Curcumin is known to be used to protect the brain in lead intoxication. Its parallel use with lead led to an increase in the content of reduced glutathione, a decrease in lipid peroxidation, and significantly normalized the activity of superoxide dismutase and catalase in such regions of the brain as the frontal cortex, striatum, hippocampus, cerebellum [Shukla PK, Khanna VK, Khan MY Srimal RC Protective effect of curcumin against lead neurotoxicity in rat // Human & Experimental Toxicology. 2003. Vol.22. P.653-658]. Curcumin is a polyphenol. It is insoluble in water, but readily soluble in alcohol and ether.

The use of tea catechins is known for exposure to HepG2 human cells in culture. The positive effect was manifested in increased cell survival, decreased lipid peroxidation and membrane fluidity [Chen L., Yang X., Jiao h., Zhao B. Tea Catechins protect against lead-indused cytotoxocity, lipidperoxidation and membrane fluidity in HepG2 cells // Toxicological Science. 2002. Vol. 69. P. 149-156].

However, catechins in high concentrations or in the presence of Cu ²⁺ induce DNA damage and increase the oxidation of unsaturated fatty acids, manifesting themselves as prooxidants [Hayakawa F., Kimura T., Maeda T. et al. DNA cleavage reaction and linoleic acid peroxidation induced by tea catechins in the presence of cupric ion // Biochim. Biophys. Acta. 1997. Vol. 1336. P. 123-131; Shen SR, Yang XQ, Zhao BL Prooxidant effect of tea polyphenols in vitro // J. Tea Science. 1992. Vol. 12. P.145-150].

Closest to the claimed is a method for the prevention and correction of disorders of the main functions of the central nervous system during prenatal lead intoxication using the drug "Histochrome", by parenteral administration at a dose of 0.1 mg / kg to pregnant females a day before lead nitrate intoxication at a dose of 200 mg / kg through a gastric tube and the day after intoxication.

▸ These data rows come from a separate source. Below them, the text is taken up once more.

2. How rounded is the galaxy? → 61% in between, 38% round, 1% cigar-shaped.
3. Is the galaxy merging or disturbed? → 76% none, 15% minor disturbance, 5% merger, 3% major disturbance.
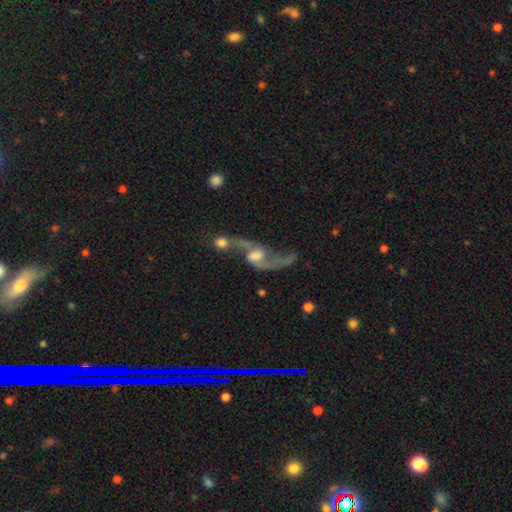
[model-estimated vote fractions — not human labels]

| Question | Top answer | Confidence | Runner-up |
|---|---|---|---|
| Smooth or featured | featured or disk | 83% | smooth (10%) |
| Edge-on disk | no | 93% | yes (7%) |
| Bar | weak | 44% | no (41%) |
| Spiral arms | yes | 92% | no (8%) |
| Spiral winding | loose | 86% | medium (11%) |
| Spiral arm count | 2 | 90% | 1 (5%) |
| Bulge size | moderate | 48% | small (21%) |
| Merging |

An experimental study of the drug "Histochrome", as an antioxidant in lead intoxication in the early period of ontogenesis, showed that double intraperitoneal use of it at a dose of 1 mg / kg a day before and, a day after the use of lead nitrate in pregnant female rats on 17-18 days of pregnancy at a dose of 200 mg / kg in the brain of their offspring reduces the long-term effects of toxic effects of lead, affecting the development of oxidative stress, suppressing it [Ryzhavsky B.Ya., Lebedko OA, Belolyubskaya DS The effect of the drug "Histochrome" on the severity of the long-term effects of the prenatal effects of lead nitrate in the brain of rats. // Bull. an experiment. biol. and honey. 2008. Volume 146. No. 8. S.236-240]. The drug "Histochrome" is used in cardiology and ophthalmology.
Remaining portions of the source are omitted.